问题
Can anyone help me identify, in Python using python-docx, if a paragraph in a .docx file contains text that is formatted with strikethrough (ie. it appears but is crossed out), or has a bullet point at the start? I am trying to write a script to identify the structure in a document and parse the content.
So far I am able to read a .docx file and iterate over the paragraphs, identifying paragraphs that are bold.
from docx import Document
document = Document(r'C:\stuff\Document.docx')
for p in document.paragraphs:
print p.text
for run in p.runs:
if run.bold:
print 'BOLD ' + run.text
The rest eludes me for the moment.
回答1:
For strikethrough, you can just modify your example like so:
from docx import Document
document = Document(r'C:\stuff\Document.docx')

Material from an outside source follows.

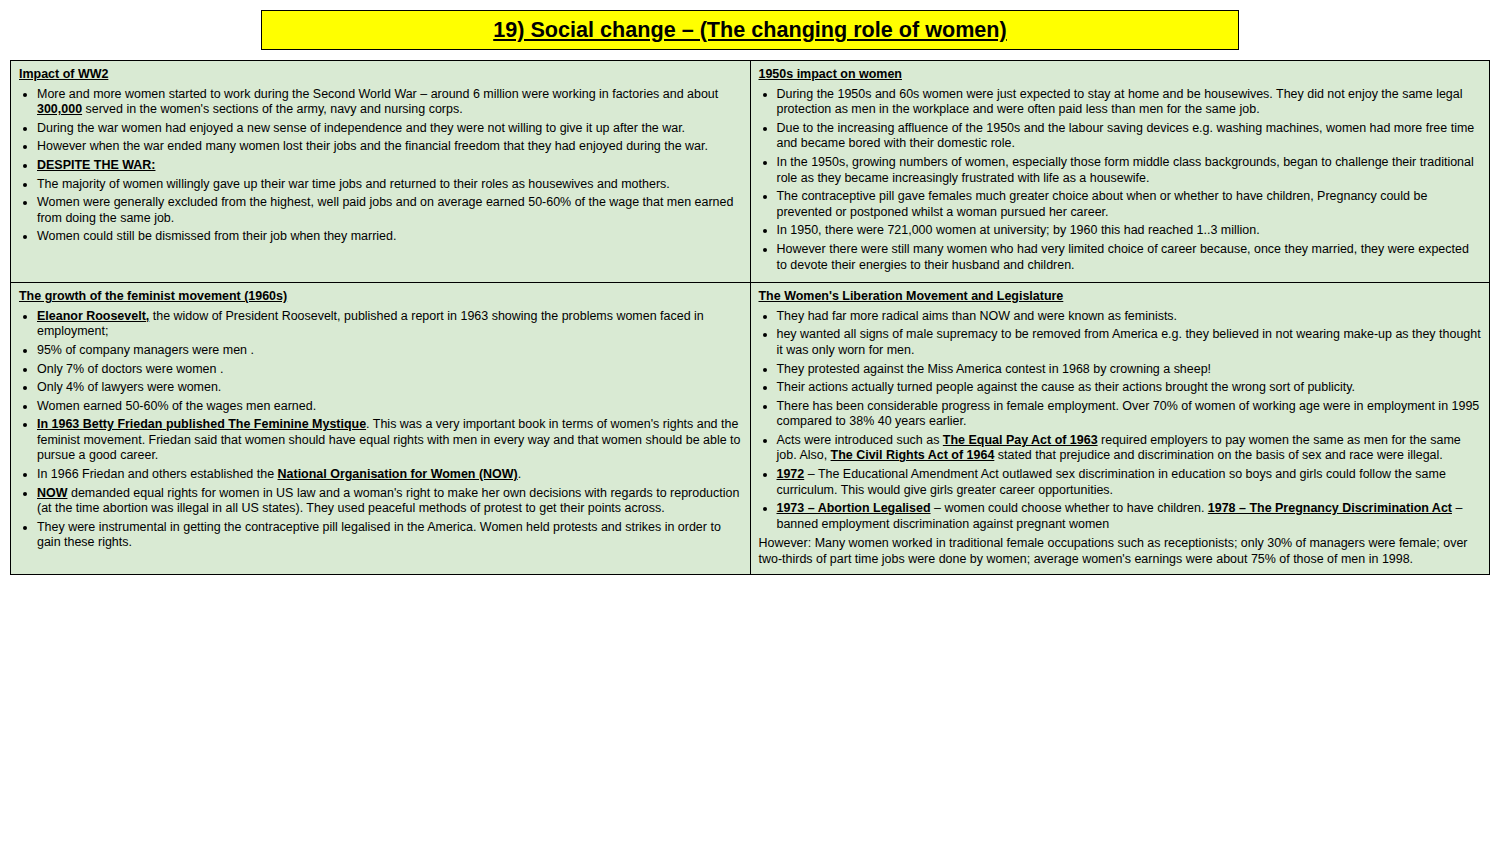19) Social change – (The changing role of women)
| Impact of WW2 More and more women started to work during the Second World War – around 6 million were working in factories and about 300,000 served in the women's sections of the army, navy and nursing corps. During the war women had enjoyed a new sense of independence and they were not willing to give it up after the war. However when the war ended many women lost their jobs and the financial freedom that they had enjoyed during the war. DESPITE THE WAR: The majority of women willingly gave up their war time jobs and returned to their roles as housewives and mothers. Women were generally excluded from the highest, well paid jobs and on average earned 50-60% of the wage that men earned from doing the same job. Women could still be dismissed from their job when they married. | 1950s impact on women During the 1950s and 60s women were just expected to stay at home and be housewives. They did not enjoy the same legal protection as men in the workplace and were often paid less than men for the same job. Due to the increasing affluence of the 1950s and the labour saving devices e.g. washing machines, women had more free time and became bored with their domestic role. In the 1950s, growing numbers of women, especially those form middle class backgrounds, began to challenge their traditional role as they became increasingly frustrated with life as a housewife. The contraceptive pill gave females much greater choice about when or whether to have children, Pregnancy could be prevented or postponed whilst a woman pursued her career. In 1950, there were 721,000 women at university; by 1960 this had reached 1..3 million. However there were still many women who had very limited choice of career because, once they married, they were expected to devote their energies to their husband and children. |
| The growth of the feminist movement (1960s) Eleanor Roosevelt, the widow of President Roosevelt, published a report in 1963 showing the problems women faced in employment; 95% of company managers were men . Only 7% of doctors were women . Only 4% of lawyers were women. Women earned 50-60% of the wages men earned. In 1963 Betty Friedan published The Feminine Mystique . This was a very important book in terms of women's rights and the feminist movement. Friedan said that women should have equal rights with men in every way and that women should be able to pursue a good career. In 1966 Friedan and others established the National Organisation for Women (NOW) . NOW demanded equal rights for women in US law and a woman's right to make her own decisions with regards to reproduction (at the time abortion was illegal in all US states). They used peaceful methods of protest to get their points across. They were instrumental in getting the contraceptive pill legalised in the America. Women held protests and strikes in order to gain these rights. | The Women's Liberation Movement and Legislature They had far more radical aims than NOW and were known as feminists. hey wanted all signs of male supremacy to be removed from America e.g. they believed in not wearing make-up as they thought it was only worn for men. They protested against the Miss America contest in 1968 by crowning a sheep! Their actions actually turned people against the cause as their actions brought the wrong sort of publicity. There has been considerable progress in female employment. Over 70% of women of working age were in employment in 1995 compared to 38% 40 years earlier. Acts were introduced such as The Equal Pay Act of 1963 required employers to pay women the same as men for the same job. Also, The Civil Rights Act of 1964 stated that prejudice and discrimination on the basis of sex and race were illegal. 1972 – The Educational Amendment Act outlawed sex discrimination in education so boys and girls could follow the same curriculum. This would give girls greater career opportunities. 1973 – Abortion Legalised – women could choose whether to have children. 1978 – The Pregnancy Discrimination Act – banned employment discrimination against pregnant women However: Many women worked in traditional female occupations such as receptionists; only 30% of managers were female; over two-thirds of part time jobs were done by women; average women's earnings were about 75% of those of men in 1998. |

for p in document.paragraphs:
for run in p.runs:
if run.font.strike:
print "STRIKE: " + run.text
See the API docs for the Font object for more fun stuff you can check.
回答2:
Using a native Word DocX parser, rather than converting it to HTML and using an HTML parser, per the Python DocX Docs:
from docx.enum.style import WD_STYLE_TYPE
styles = document.styles
paragraph_styles = [
s for s in styles if s.type == WD_STYLE_TYPE.PARAGRAPH
]
for style in paragraph_styles:
if style.name == 'List Bullet':
print "I'm a bullet"
回答3:
Following from the suggestion from mkrieger1 - I would suggest to use Pandoc to convert .docx to .html and parse the document from there.
Installing Pandoc is the same effort as installing python-docx and the conversion from .docx to .html worked like a charm using Pandoc. In .html the structure of the document I am parsing, and all format elements, is absolutely clear and thus easy to work with.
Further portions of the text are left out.